Your assignment: When scanning the data, count every line with "KiCad" in it, and report only the resulting number.

Text-based hardware design files:

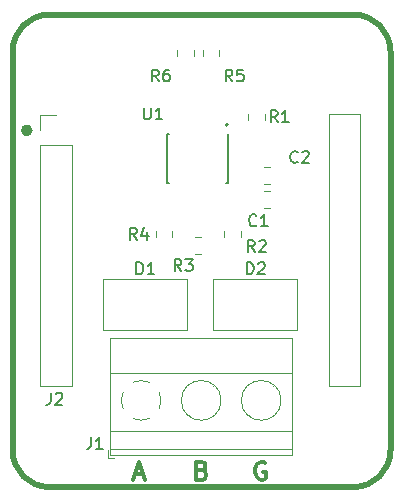
<source format=gbr>
%TF.GenerationSoftware,KiCad,Pcbnew,5.0.1*%
%TF.CreationDate,2018-10-23T16:10:10+11:00*%
%TF.ProjectId,FP2,4650322E6B696361645F706362000000,A*%
%TF.SameCoordinates,Original*%
%TF.FileFunction,Legend,Top*%
%TF.FilePolarity,Positive*%
%FSLAX46Y46*%
G04 Gerber Fmt 4.6, Leading zero omitted, Abs format (unit mm)*
G04 Created by KiCad (PCBNEW 5.0.1) date Tue 23 Oct 2018 04:10:10 PM AEDT*
%MOMM*%
%LPD*%
G01*
G04 APERTURE LIST*
%ADD10C,0.500000*%
%ADD11C,0.300000*%
%ADD12C,0.120000*%
%ADD13C,0.150000*%
%ADD14C,0.200000*%
G04 APERTURE END LIST*
D10*
X132120000Y-120000000D02*
G75*
G02X129000000Y-116880000I0J3120000D01*
G01*
X161000000Y-116880000D02*
G75*
G02X157880000Y-120000000I-3120000J0D01*
G01*
X161000000Y-83120000D02*
G75*
G03X157880000Y-80000000I-3120000J0D01*
G01*
X129000000Y-83120000D02*
G75*
G02X132120000Y-80000000I3120000J0D01*
G01*
D11*
X150412857Y-117930000D02*
X150270000Y-117858571D01*
X150055714Y-117858571D01*
X149841428Y-117930000D01*
X149698571Y-118072857D01*
X149627142Y-118215714D01*
X149555714Y-118501428D01*
X149555714Y-118715714D01*
X149627142Y-119001428D01*
X149698571Y-119144285D01*
X149841428Y-119287142D01*
X150055714Y-119358571D01*
X150198571Y-119358571D01*
X150412857Y-119287142D01*
X150484285Y-119215714D01*
X150484285Y-118715714D01*
X150198571Y-118715714D01*
X145037142Y-118572857D02*
X145251428Y-118644285D01*
X145322857Y-118715714D01*
X145394285Y-118858571D01*
X145394285Y-119072857D01*
X145322857Y-119215714D01*
X145251428Y-119287142D01*
X145108571Y-119358571D01*
X144537142Y-119358571D01*
X144537142Y-117858571D01*
X145037142Y-117858571D01*
X145180000Y-117930000D01*
X145251428Y-118001428D01*
X145322857Y-118144285D01*
X145322857Y-118287142D01*
X145251428Y-118430000D01*
X145180000Y-118501428D01*
X145037142Y-118572857D01*
X144537142Y-118572857D01*
X139362857Y-118930000D02*
X140077142Y-118930000D01*
X139220000Y-119358571D02*
X139720000Y-117858571D01*
X140220000Y-119358571D01*
D10*
X129000000Y-116860000D02*
X129000000Y-83120000D01*
X132110000Y-120000000D02*
X157880000Y-120000000D01*
X161000000Y-83140000D02*
X161000000Y-116880000D01*
X132130000Y-80000000D02*
X157870000Y-80000000D01*
D12*
X146010000Y-106680000D02*
X146010000Y-102380000D01*
X153110000Y-106680000D02*
X146010000Y-106680000D01*
X153110000Y-102380000D02*
X146010000Y-102380000D01*
X153110000Y-106680000D02*
X153110000Y-102380000D01*
X136670000Y-102380000D02*
X136670000Y-106680000D01*
X136670000Y-106680000D02*
X143770000Y-106680000D01*
X136670000Y-102380000D02*
X143770000Y-102380000D01*
X143770000Y-102380000D02*
X143770000Y-106680000D01*
D13*
X147255000Y-90075000D02*
X147205000Y-90075000D01*
X147255000Y-94225000D02*
X147110000Y-94225000D01*
X142105000Y-94225000D02*
X142250000Y-94225000D01*
X142105000Y-90075000D02*
X142250000Y-90075000D01*
X147255000Y-90075000D02*
X147255000Y-94225000D01*
X142105000Y-90075000D02*
X142105000Y-94225000D01*
D14*
X147250000Y-89330000D02*
G75*
G03X147250000Y-89330000I-100000J0D01*
G01*
D12*
X131360000Y-89790000D02*
X131360000Y-88460000D01*
X131360000Y-88460000D02*
X132690000Y-88460000D01*
X131360000Y-111440000D02*
X134020000Y-111440000D01*
X134020000Y-91060000D02*
X134020000Y-111440000D01*
X131360000Y-91060000D02*
X131360000Y-111440000D01*
X131360000Y-91060000D02*
X134020000Y-91060000D01*
X155760000Y-88440000D02*
X158390000Y-88440000D01*
X155760000Y-88440000D02*
X155760000Y-111440000D01*
X158420000Y-88440000D02*
X158420000Y-111440000D01*
X155760000Y-111440000D02*
X158420000Y-111440000D01*
D10*
X130450000Y-89800000D02*
G75*
G03X130450000Y-89800000I-250000J0D01*
G01*
D12*
X150317209Y-94966114D02*
X150834365Y-94966114D01*
X150317209Y-96386114D02*
X150834365Y-96386114D01*
X142950000Y-83001422D02*
X142950000Y-83518578D01*
X144370000Y-83001422D02*
X144370000Y-83518578D01*
X145090000Y-83001422D02*
X145090000Y-83518578D01*
X146510000Y-83001422D02*
X146510000Y-83518578D01*
X142540000Y-98848578D02*
X142540000Y-98331422D01*
X141120000Y-98848578D02*
X141120000Y-98331422D01*
X144461422Y-100230000D02*
X144978578Y-100230000D01*
X144461422Y-98810000D02*
X144978578Y-98810000D01*
X148340000Y-98848578D02*
X148340000Y-98331422D01*
X146920000Y-98848578D02*
X146920000Y-98331422D01*
X148920000Y-88391422D02*
X148920000Y-88908578D01*
X150340000Y-88391422D02*
X150340000Y-88908578D01*
X150307209Y-94306114D02*
X150824365Y-94306114D01*
X150307209Y-92886114D02*
X150824365Y-92886114D01*
X137050000Y-117560000D02*
X137550000Y-117560000D01*
X137050000Y-116820000D02*
X137050000Y-117560000D01*
X148823000Y-113683000D02*
X148776000Y-113729000D01*
X151120000Y-111385000D02*
X151085000Y-111421000D01*
X149016000Y-113899000D02*
X148981000Y-113934000D01*
X151325000Y-111591000D02*
X151278000Y-111637000D01*
X143743000Y-113683000D02*
X143696000Y-113729000D01*
X146040000Y-111385000D02*
X146005000Y-111421000D01*
X143936000Y-113899000D02*
X143901000Y-113934000D01*
X146245000Y-111591000D02*
X146198000Y-111637000D01*
X152650000Y-107399000D02*
X152650000Y-117320000D01*
X137290000Y-107399000D02*
X137290000Y-117320000D01*
X137290000Y-117320000D02*
X152650000Y-117320000D01*
X137290000Y-107399000D02*
X152650000Y-107399000D01*
X137290000Y-110359000D02*
X152650000Y-110359000D01*
X137290000Y-115260000D02*
X152650000Y-115260000D01*
X137290000Y-116760000D02*
X152650000Y-116760000D01*
X151730000Y-112660000D02*
G75*
G03X151730000Y-112660000I-1680000J0D01*
G01*
X146650000Y-112660000D02*
G75*
G03X146650000Y-112660000I-1680000J0D01*
G01*
X139918805Y-114340253D02*
G75*
G02X139206000Y-114195000I-28805J1680253D01*
G01*
X138354574Y-113343042D02*
G75*
G02X138355000Y-111976000I1535426J683042D01*
G01*
X139206958Y-111124574D02*
G75*
G02X140574000Y-111125000I683042J-1535426D01*
G01*
X141425426Y-111976958D02*
G75*
G02X141425000Y-113344000I-1535426J-683042D01*
G01*
X140573318Y-114194756D02*
G75*
G02X139890000Y-114340000I-683318J1534756D01*
G01*
D13*
X148831904Y-101982380D02*
X148831904Y-100982380D01*
X149070000Y-100982380D01*
X149212857Y-101030000D01*
X149308095Y-101125238D01*
X149355714Y-101220476D01*
X149403333Y-101410952D01*
X149403333Y-101553809D01*
X149355714Y-101744285D01*
X149308095Y-101839523D01*
X149212857Y-101934761D01*
X149070000Y-101982380D01*
X148831904Y-101982380D01*
X149784285Y-101077619D02*
X149831904Y-101030000D01*
X149927142Y-100982380D01*
X150165238Y-100982380D01*
X150260476Y-101030000D01*
X150308095Y-101077619D01*
X150355714Y-101172857D01*
X150355714Y-101268095D01*
X150308095Y-101410952D01*
X149736666Y-101982380D01*
X150355714Y-101982380D01*
X139481904Y-101982380D02*
X139481904Y-100982380D01*
X139720000Y-100982380D01*
X139862857Y-101030000D01*
X139958095Y-101125238D01*
X140005714Y-101220476D01*
X140053333Y-101410952D01*
X140053333Y-101553809D01*
X140005714Y-101744285D01*
X139958095Y-101839523D01*
X139862857Y-101934761D01*
X139720000Y-101982380D01*
X139481904Y-101982380D01*
X141005714Y-101982380D02*
X140434285Y-101982380D01*
X140720000Y-101982380D02*
X140720000Y-100982380D01*
X140624761Y-101125238D01*
X140529523Y-101220476D01*
X140434285Y-101268095D01*
X140118095Y-87862380D02*
X140118095Y-88671904D01*
X140165714Y-88767142D01*
X140213333Y-88814761D01*
X140308571Y-88862380D01*
X140499047Y-88862380D01*
X140594285Y-88814761D01*
X140641904Y-88767142D01*
X140689523Y-88671904D01*
X140689523Y-87862380D01*
X141689523Y-88862380D02*
X141118095Y-88862380D01*
X141403809Y-88862380D02*
X141403809Y-87862380D01*
X141308571Y-88005238D01*
X141213333Y-88100476D01*
X141118095Y-88148095D01*
X132226666Y-112012380D02*
X132226666Y-112726666D01*
X132179047Y-112869523D01*
X132083809Y-112964761D01*
X131940952Y-113012380D01*
X131845714Y-113012380D01*
X132655238Y-112107619D02*
X132702857Y-112060000D01*
X132798095Y-112012380D01*
X133036190Y-112012380D01*
X133131428Y-112060000D01*
X133179047Y-112107619D01*
X133226666Y-112202857D01*
X133226666Y-112298095D01*
X133179047Y-112440952D01*
X132607619Y-113012380D01*
X133226666Y-113012380D01*
X149643333Y-97817142D02*
X149595714Y-97864761D01*
X149452857Y-97912380D01*
X149357619Y-97912380D01*
X149214761Y-97864761D01*
X149119523Y-97769523D01*
X149071904Y-97674285D01*
X149024285Y-97483809D01*
X149024285Y-97340952D01*
X149071904Y-97150476D01*
X149119523Y-97055238D01*
X149214761Y-96960000D01*
X149357619Y-96912380D01*
X149452857Y-96912380D01*
X149595714Y-96960000D01*
X149643333Y-97007619D01*
X150595714Y-97912380D02*
X150024285Y-97912380D01*
X150310000Y-97912380D02*
X150310000Y-96912380D01*
X150214761Y-97055238D01*
X150119523Y-97150476D01*
X150024285Y-97198095D01*
X141373333Y-85652380D02*
X141040000Y-85176190D01*
X140801904Y-85652380D02*
X140801904Y-84652380D01*
X141182857Y-84652380D01*
X141278095Y-84700000D01*
X141325714Y-84747619D01*
X141373333Y-84842857D01*
X141373333Y-84985714D01*
X141325714Y-85080952D01*
X141278095Y-85128571D01*
X141182857Y-85176190D01*
X140801904Y-85176190D01*
X142230476Y-84652380D02*
X142040000Y-84652380D01*
X141944761Y-84700000D01*
X141897142Y-84747619D01*
X141801904Y-84890476D01*
X141754285Y-85080952D01*
X141754285Y-85461904D01*
X141801904Y-85557142D01*
X141849523Y-85604761D01*
X141944761Y-85652380D01*
X142135238Y-85652380D01*
X142230476Y-85604761D01*
X142278095Y-85557142D01*
X142325714Y-85461904D01*
X142325714Y-85223809D01*
X142278095Y-85128571D01*
X142230476Y-85080952D01*
X142135238Y-85033333D01*
X141944761Y-85033333D01*
X141849523Y-85080952D01*
X141801904Y-85128571D01*
X141754285Y-85223809D01*
X147613333Y-85652380D02*
X147280000Y-85176190D01*
X147041904Y-85652380D02*
X147041904Y-84652380D01*
X147422857Y-84652380D01*
X147518095Y-84700000D01*
X147565714Y-84747619D01*
X147613333Y-84842857D01*
X147613333Y-84985714D01*
X147565714Y-85080952D01*
X147518095Y-85128571D01*
X147422857Y-85176190D01*
X147041904Y-85176190D01*
X148518095Y-84652380D02*
X148041904Y-84652380D01*
X147994285Y-85128571D01*
X148041904Y-85080952D01*
X148137142Y-85033333D01*
X148375238Y-85033333D01*
X148470476Y-85080952D01*
X148518095Y-85128571D01*
X148565714Y-85223809D01*
X148565714Y-85461904D01*
X148518095Y-85557142D01*
X148470476Y-85604761D01*
X148375238Y-85652380D01*
X148137142Y-85652380D01*
X148041904Y-85604761D01*
X147994285Y-85557142D01*
X139533333Y-99042380D02*
X139200000Y-98566190D01*
X138961904Y-99042380D02*
X138961904Y-98042380D01*
X139342857Y-98042380D01*
X139438095Y-98090000D01*
X139485714Y-98137619D01*
X139533333Y-98232857D01*
X139533333Y-98375714D01*
X139485714Y-98470952D01*
X139438095Y-98518571D01*
X139342857Y-98566190D01*
X138961904Y-98566190D01*
X140390476Y-98375714D02*
X140390476Y-99042380D01*
X140152380Y-97994761D02*
X139914285Y-98709047D01*
X140533333Y-98709047D01*
X143283333Y-101692380D02*
X142950000Y-101216190D01*
X142711904Y-101692380D02*
X142711904Y-100692380D01*
X143092857Y-100692380D01*
X143188095Y-100740000D01*
X143235714Y-100787619D01*
X143283333Y-100882857D01*
X143283333Y-101025714D01*
X143235714Y-101120952D01*
X143188095Y-101168571D01*
X143092857Y-101216190D01*
X142711904Y-101216190D01*
X143616666Y-100692380D02*
X144235714Y-100692380D01*
X143902380Y-101073333D01*
X144045238Y-101073333D01*
X144140476Y-101120952D01*
X144188095Y-101168571D01*
X144235714Y-101263809D01*
X144235714Y-101501904D01*
X144188095Y-101597142D01*
X144140476Y-101644761D01*
X144045238Y-101692380D01*
X143759523Y-101692380D01*
X143664285Y-101644761D01*
X143616666Y-101597142D01*
X149493333Y-100102380D02*
X149160000Y-99626190D01*
X148921904Y-100102380D02*
X148921904Y-99102380D01*
X149302857Y-99102380D01*
X149398095Y-99150000D01*
X149445714Y-99197619D01*
X149493333Y-99292857D01*
X149493333Y-99435714D01*
X149445714Y-99530952D01*
X149398095Y-99578571D01*
X149302857Y-99626190D01*
X148921904Y-99626190D01*
X149874285Y-99197619D02*
X149921904Y-99150000D01*
X150017142Y-99102380D01*
X150255238Y-99102380D01*
X150350476Y-99150000D01*
X150398095Y-99197619D01*
X150445714Y-99292857D01*
X150445714Y-99388095D01*
X150398095Y-99530952D01*
X149826666Y-100102380D01*
X150445714Y-100102380D01*
X151433333Y-89102380D02*
X151100000Y-88626190D01*
X150861904Y-89102380D02*
X150861904Y-88102380D01*
X151242857Y-88102380D01*
X151338095Y-88150000D01*
X151385714Y-88197619D01*
X151433333Y-88292857D01*
X151433333Y-88435714D01*
X151385714Y-88530952D01*
X151338095Y-88578571D01*
X151242857Y-88626190D01*
X150861904Y-88626190D01*
X152385714Y-89102380D02*
X151814285Y-89102380D01*
X152100000Y-89102380D02*
X152100000Y-88102380D01*
X152004761Y-88245238D01*
X151909523Y-88340476D01*
X151814285Y-88388095D01*
X153133333Y-92457142D02*
X153085714Y-92504761D01*
X152942857Y-92552380D01*
X152847619Y-92552380D01*
X152704761Y-92504761D01*
X152609523Y-92409523D01*
X152561904Y-92314285D01*
X152514285Y-92123809D01*
X152514285Y-91980952D01*
X152561904Y-91790476D01*
X152609523Y-91695238D01*
X152704761Y-91600000D01*
X152847619Y-91552380D01*
X152942857Y-91552380D01*
X153085714Y-91600000D01*
X153133333Y-91647619D01*
X153514285Y-91647619D02*
X153561904Y-91600000D01*
X153657142Y-91552380D01*
X153895238Y-91552380D01*
X153990476Y-91600000D01*
X154038095Y-91647619D01*
X154085714Y-91742857D01*
X154085714Y-91838095D01*
X154038095Y-91980952D01*
X153466666Y-92552380D01*
X154085714Y-92552380D01*
X135646666Y-115772380D02*
X135646666Y-116486666D01*
X135599047Y-116629523D01*
X135503809Y-116724761D01*
X135360952Y-116772380D01*
X135265714Y-116772380D01*
X136646666Y-116772380D02*
X136075238Y-116772380D01*
X136360952Y-116772380D02*
X136360952Y-115772380D01*
X136265714Y-115915238D01*
X136170476Y-116010476D01*
X136075238Y-116058095D01*
M02*

</source>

Task answer: 2